Неожиданно он наткнулся на пожелтевший любительский снимок. К парадному входу института по широкой мраморной лестнице поднималась хрупкая девушка с книжкой в руке. Снимок был сделан издалека и неумело, главным в кадре оказался величественный парадный вход. Ветер слегка взбил подол модной в то время широкой юбки и растрепал густые длинные волосы. Пожалуй, для того чтобы разглядеть девушку на плохо отпечатанной фотографии, а уж тем более увидеть книжку, растрепанные волосы, юбку–колокол, нужен был зоркий глаз, но Нуриев видел не фотографию, он вглядывался в тот давний ветреный день осени. Все вставало перед глазами как наяву: желтый с белым фасад здания, золотистые лакированные парадные двери, розоватый с темными прожилками мрамор изящной лестницы, багряные кленовые листья…
Он долго смотрел на фотографию, словно пытаясь остановить девушку, заглянуть ей в лицо, но это ему не удавалось, как не удавалось заглянуть ей в лицо в тех редких снах, когда она являлась ему из давней, счастливо–мучительной жизни.

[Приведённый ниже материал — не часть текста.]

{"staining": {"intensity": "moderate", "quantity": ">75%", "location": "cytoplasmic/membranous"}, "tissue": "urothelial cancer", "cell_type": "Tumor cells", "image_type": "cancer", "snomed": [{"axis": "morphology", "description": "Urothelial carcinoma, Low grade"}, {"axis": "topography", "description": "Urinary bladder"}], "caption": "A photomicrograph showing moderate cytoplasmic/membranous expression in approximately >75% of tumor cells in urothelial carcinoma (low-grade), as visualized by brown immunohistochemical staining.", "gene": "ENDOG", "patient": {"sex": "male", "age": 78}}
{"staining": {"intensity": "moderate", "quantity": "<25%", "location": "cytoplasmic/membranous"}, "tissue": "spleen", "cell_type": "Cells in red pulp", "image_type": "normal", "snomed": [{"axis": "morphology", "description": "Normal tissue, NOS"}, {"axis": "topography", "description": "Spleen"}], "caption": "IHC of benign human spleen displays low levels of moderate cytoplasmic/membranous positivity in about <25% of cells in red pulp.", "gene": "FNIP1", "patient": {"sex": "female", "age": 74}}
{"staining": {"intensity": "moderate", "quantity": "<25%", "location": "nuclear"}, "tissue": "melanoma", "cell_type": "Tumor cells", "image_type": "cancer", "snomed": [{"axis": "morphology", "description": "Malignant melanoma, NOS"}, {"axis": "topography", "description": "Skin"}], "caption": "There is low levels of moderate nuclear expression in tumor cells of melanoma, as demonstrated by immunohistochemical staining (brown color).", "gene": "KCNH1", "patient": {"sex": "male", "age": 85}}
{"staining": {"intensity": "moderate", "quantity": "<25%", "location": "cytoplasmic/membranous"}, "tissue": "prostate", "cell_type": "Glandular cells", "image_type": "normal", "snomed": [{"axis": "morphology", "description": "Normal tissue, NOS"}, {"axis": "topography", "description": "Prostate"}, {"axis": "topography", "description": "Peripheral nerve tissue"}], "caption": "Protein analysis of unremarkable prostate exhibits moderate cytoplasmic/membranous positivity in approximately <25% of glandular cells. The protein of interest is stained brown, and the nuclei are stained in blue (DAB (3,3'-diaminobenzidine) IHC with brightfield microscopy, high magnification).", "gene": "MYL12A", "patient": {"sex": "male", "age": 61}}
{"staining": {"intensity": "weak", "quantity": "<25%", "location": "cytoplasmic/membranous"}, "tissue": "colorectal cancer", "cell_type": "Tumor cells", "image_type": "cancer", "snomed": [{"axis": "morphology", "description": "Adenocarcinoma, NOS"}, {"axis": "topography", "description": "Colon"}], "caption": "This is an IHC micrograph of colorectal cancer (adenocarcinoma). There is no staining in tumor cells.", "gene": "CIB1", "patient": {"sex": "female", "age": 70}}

Он забыл ее лицо. Он не помнил лица любимой! Он помнил все, что относилось к ней: ее платья, ее шубку, помнил улицу и номер ее дома, номер телефона, мог вдруг вспомнить заколку в ее тяжелых каштановых волосах, помнил ее купальный костюм, когда единственный раз встретился с ней на городском пляже, зеленый шарфик, развевавшийся вокруг разгоряченного лица, когда она неумело пыталась крутить «волчок» на катке. Лицо ушло из памяти начисто, его словно выкрали однажды, хотя там, на подводной лодке, девушка снилась ему каждый день. Снилась милой, доброй, как в те редкие дни ее любовного отношения к нему. Приходила в знакомых платьях, в знакомые места, смеялась, как всегда много шутила, но никогда больше он не видел ее лица, ее глаз, хотя в снах не раз пытался заглянуть ей в лицо.
Если кто–нибудь и попытался бы нарочно придумать тягчайшее наказание, то более жестокого и мучительного для Нуриева выдумать было нельзя. У него сохранились фотографии одноклассниц, сокурсниц, девушек, которым он нравился в институте, на флоте в далеком Мурманске, но не было ни одной ее фотографии, кроме этой пожелтевшей любительской карточки.
Нуриев вынул из альбома фотографию девушки у парадного входа. Он и не думал завтра ехать в город, останавливаться в гостинице и встречаться с Солнцевым. Город теперь был ему чужим, это когда–то, давно, особенно на флоте, от одного упоминания о нем у Нуриева замирало сердце, и как рвалась туда душа — не высказать! Ведь там жила она, его любимая — Галочка. А теперь и следов ее там не отыскать, замели их февральские поземки, запорошило сыпучим песком злых степных суховеев, смыло весенними ливнями многих лет… А Солнцев? Через столько лет выяснять отношения — все равно что после драки кулаками махать.